*RECORDS*.

⁂

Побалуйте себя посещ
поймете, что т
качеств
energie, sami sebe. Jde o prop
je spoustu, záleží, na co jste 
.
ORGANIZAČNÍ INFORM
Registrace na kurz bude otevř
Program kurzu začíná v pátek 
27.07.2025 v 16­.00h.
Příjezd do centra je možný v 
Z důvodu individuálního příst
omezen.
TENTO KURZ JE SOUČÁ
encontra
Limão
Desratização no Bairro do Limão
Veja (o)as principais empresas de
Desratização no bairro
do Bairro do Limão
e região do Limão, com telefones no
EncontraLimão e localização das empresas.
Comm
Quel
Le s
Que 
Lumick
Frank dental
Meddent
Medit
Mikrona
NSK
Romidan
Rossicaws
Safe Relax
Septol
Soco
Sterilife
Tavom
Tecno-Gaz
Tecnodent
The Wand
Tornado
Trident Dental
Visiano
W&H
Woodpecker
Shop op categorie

⁂

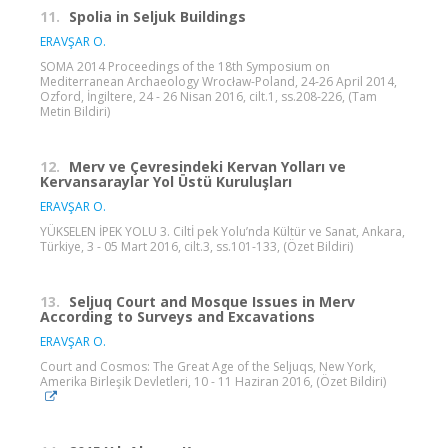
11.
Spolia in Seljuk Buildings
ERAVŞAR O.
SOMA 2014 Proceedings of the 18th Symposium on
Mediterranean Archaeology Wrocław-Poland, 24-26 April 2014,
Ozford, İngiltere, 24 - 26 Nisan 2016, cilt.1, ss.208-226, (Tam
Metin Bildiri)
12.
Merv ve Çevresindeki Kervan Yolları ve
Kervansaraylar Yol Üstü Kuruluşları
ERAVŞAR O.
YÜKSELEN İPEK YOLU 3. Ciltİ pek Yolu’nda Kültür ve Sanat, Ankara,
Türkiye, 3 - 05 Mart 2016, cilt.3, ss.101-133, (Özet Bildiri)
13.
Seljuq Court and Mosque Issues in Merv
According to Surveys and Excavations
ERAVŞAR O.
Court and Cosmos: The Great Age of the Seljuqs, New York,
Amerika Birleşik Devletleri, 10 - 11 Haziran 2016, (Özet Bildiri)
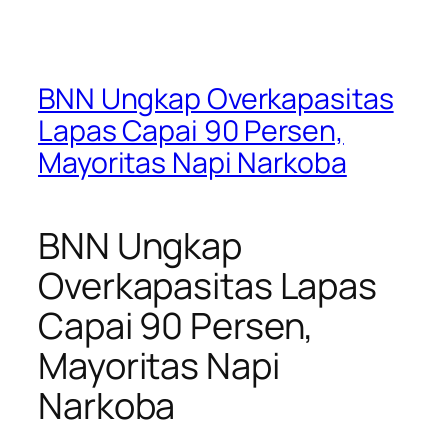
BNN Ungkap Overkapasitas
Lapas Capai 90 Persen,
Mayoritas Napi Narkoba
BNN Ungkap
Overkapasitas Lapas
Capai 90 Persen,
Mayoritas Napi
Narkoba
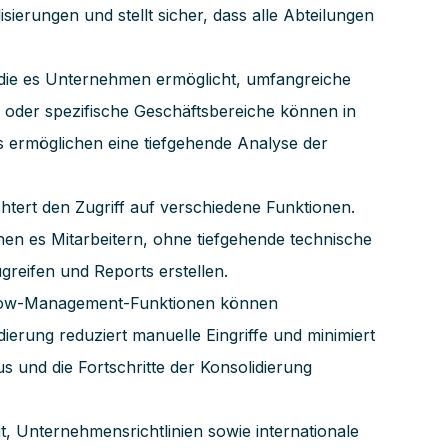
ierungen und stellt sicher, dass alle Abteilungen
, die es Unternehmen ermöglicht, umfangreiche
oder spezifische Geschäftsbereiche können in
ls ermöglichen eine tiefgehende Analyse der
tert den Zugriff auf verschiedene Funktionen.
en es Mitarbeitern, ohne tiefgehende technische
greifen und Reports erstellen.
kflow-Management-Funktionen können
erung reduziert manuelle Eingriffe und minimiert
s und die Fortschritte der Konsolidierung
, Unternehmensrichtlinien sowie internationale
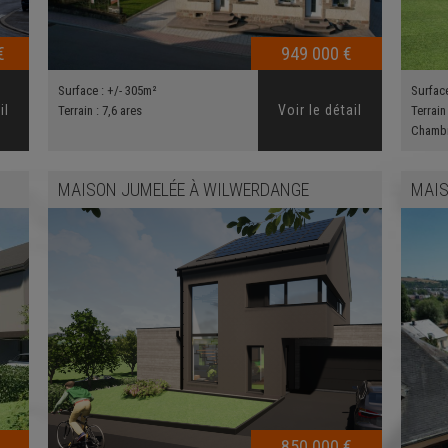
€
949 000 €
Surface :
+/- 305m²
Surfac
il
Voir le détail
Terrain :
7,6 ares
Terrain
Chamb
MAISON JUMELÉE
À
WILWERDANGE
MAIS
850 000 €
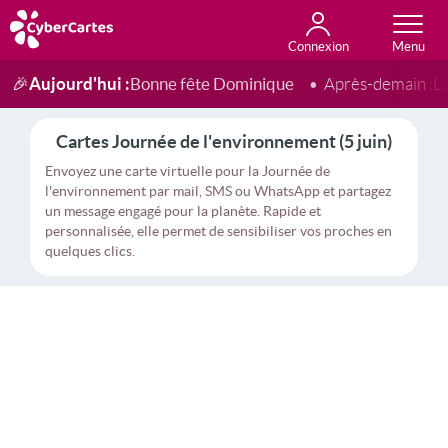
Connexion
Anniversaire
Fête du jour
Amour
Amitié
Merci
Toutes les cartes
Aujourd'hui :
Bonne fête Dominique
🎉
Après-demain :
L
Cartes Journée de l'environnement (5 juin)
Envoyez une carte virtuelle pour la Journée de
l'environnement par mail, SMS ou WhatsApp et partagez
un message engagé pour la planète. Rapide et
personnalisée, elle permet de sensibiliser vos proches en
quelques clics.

⁂

*EXERCISE GOAL*.
Working from the data above, extract solely the lines from the one containing "e região do Limão, com telefones no" through the one containing "Shop op categorie", exactly as they appear, both included.

*RESPONSE TO THIS TASK*.
e região do Limão, com telefones no
EncontraLimão e localização das empresas.
Comm
Quel
Le s
Que 
Lumick
Frank dental
Meddent
Medit
Mikrona
NSK
Romidan
Rossicaws
Safe Relax
Septol
Soco
Sterilife
Tavom
Tecno-Gaz
Tecnodent
The Wand
Tornado
Trident Dental
Visiano
W&H
Woodpecker
Shop op categorie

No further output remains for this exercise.